Alla vigilia del viaggio a Kiev di tre presidenti europei, l’italiano Mario Draghi, il tedesco Olaf Scholz e il francese Emmanuel Macron, Vladimir Putin ricatta l’Europa con le forniture di metano.

Era stato il presidente Draghi qualche tempo fa a porre l’alternativa fra la pace e i condizionatori, e ieri due annunci hanno inasprito la guerra dei gasdotti: il gigante russo del gas Gazprom interromperà il funzionamento di un’altra turbina lungo il gasdotto Nord Stream I, riducendo il volume delle forniture di gas del 33 per cento dopo quella di martedì del 40 per cento.

Insieme alla Germania per la prima volta è stata colpita esplicitamente anche l’Italia. In mattinata la compagnia russa ha comunicato «una limitata riduzione delle forniture di gas per la giornata di oggi, pari a circa il 15 per cento». Le ragioni della diminuzione, ha fatto sapere il Cane a sei zampe, «non sono state al momento notificate. Eni sta costantemente monitorando la situazione».

I contratti

Olaf Scholz e Mario Draghi (AP Photo/Guglielmo Mangiapane,Pool)

Al momento non ci sono problemi di approvvigionamento, il gas continua a fluire a sufficienza, ma sia la Germania sia l’Italia monitorano. Se per l’Italia le motivazioni di questa riduzione sono ignote e il calo di un giorno non basta a violare i contratti, con la Germania, la Russia ha addotto motivazioni tecniche. La causa di forza maggiore vale sempre a salvare la legalità delle interruzioni.

Siemens, riporta l’agenzia economica Bloomberg, ha dichiarato martedì che una turbina che era stata inviata per la riparazione è rimasta bloccata in Canada a causa delle sanzioni. Il ministro dell’Economia tedesco Robert Habeck tuttavia si è detto scettico sul fatto che i problemi tecnici siano la vera ragione. Oliver Krischer, viceministro dell'Economia, ha affermato che i cali delle forniture potrebbero essere collegati al salvataggio un'ex unità Gazprom, Gazprom Germania, ora sotto il controllo tedesco.

L’estate e l’inverno

Il mercato italiano, così come quello tedesco, nel corso dell’estate ha una domanda più bassa. Oggi in Italia erano previsti consumi per 160 milioni di metri cubi a fronte di una disponibilità di 200 milioni. L’import dalla Russia attraverso Tarvisio finora è rimasto basso ma stabile nonostante il calo riguardi questa arteria. Dal gasdotto che arriva a Passo Gries, dove viene convogliato invece il metano che arriva dai paesi nordici, i volumi sono già calati.
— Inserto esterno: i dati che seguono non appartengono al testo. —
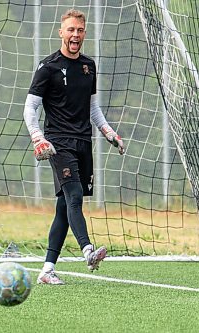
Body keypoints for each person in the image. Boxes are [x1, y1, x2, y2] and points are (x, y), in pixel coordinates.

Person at [24, 9, 125, 285]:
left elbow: (93, 108)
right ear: (61, 32)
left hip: (83, 143)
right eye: (70, 30)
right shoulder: (48, 67)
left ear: (84, 33)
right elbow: (30, 107)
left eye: (80, 30)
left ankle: (46, 270)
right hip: (57, 143)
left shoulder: (88, 66)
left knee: (63, 207)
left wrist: (109, 133)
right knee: (75, 195)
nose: (75, 35)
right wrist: (37, 137)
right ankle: (88, 251)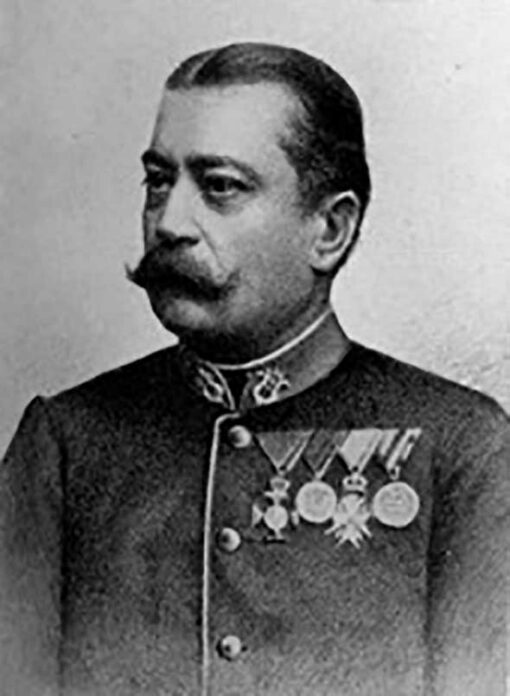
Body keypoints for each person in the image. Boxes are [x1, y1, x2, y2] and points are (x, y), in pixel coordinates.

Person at [1, 42, 508, 696]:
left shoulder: (463, 448)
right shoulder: (65, 446)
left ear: (330, 229)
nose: (170, 223)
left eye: (220, 187)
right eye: (158, 181)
Secondo i dati di Snam, la compagnia di trasporto del gas italiana, la gran parte degli approvvigionamenti attualmente arriva da altri paesi. Algeria, dunque via Transmed, rigassificatori, e Azerbaigian tramite Tap.

Il gas che non viene consumato può essere usato per gli stoccaggi, quindi per il metano che servirà a bilanciare il sistema in inverno, quando la domanda sarà il doppio o – nelle giornate più fredde – il triplo. Il dato aggiornato a lunedì diceva che sono pieni al 53,7 per cento, in linea con il resto dell’Europa. Ancora poco, visto che per legge devono arrivare al 90 per cento.

Al momento non ci sono allarmi, ma un taglio prolungato sia in Italia sia in Germania, avrebbe ripercussioni nelle stagioni più rigide. Se arriva meno metano le riserve vengono riempite di meno, e non è prevedibile cosa accadrà quando la domanda crescerà, anche perché agli stoccaggi si ricorre già in tempi di pace.

I viaggi

Intanto l’Unione europea continua a cercare altri paesi da cui approvvigionarsi. La presidente dell’Unione europea Ursula von der Leyen ieri, dopo il viaggio di Draghi a Tel Aviv, ha firmato con Egitto e Israele un accordo per incrementare le esportazioni verso l’Europa dai giacimenti del Mediterraneo orientale verso i liquefattori egiziani – dove opera anche l’italiana Eni.

Nonostante von der Leyen ribadisca con frequenza che l’Ue non si piegherà al ricatto del gas, le maggiori società europee si sono piegate ai pagamenti del metano in rubli con il via libera dei governi. Kiev ha paura che gli europei vacillino ancora una volta. Lo ha detto esplicitamente il consigliere del presidente ucraino Zelensky, Oleskjy Arestovych: «Temo che Draghi, Scholz e Macron premano perché il paese accetti un cessate il fuoco o una sorta di Minsk 3», ovvero con una versione aggiornata degli accordi di Minsk, che includano la rinuncia alla Crimea e al Donbass.

E di accettare così «che i russi hanno commesso errori, che dobbiamo perdonarli e dare loro la possibilità di tornare nella comunità internazionale».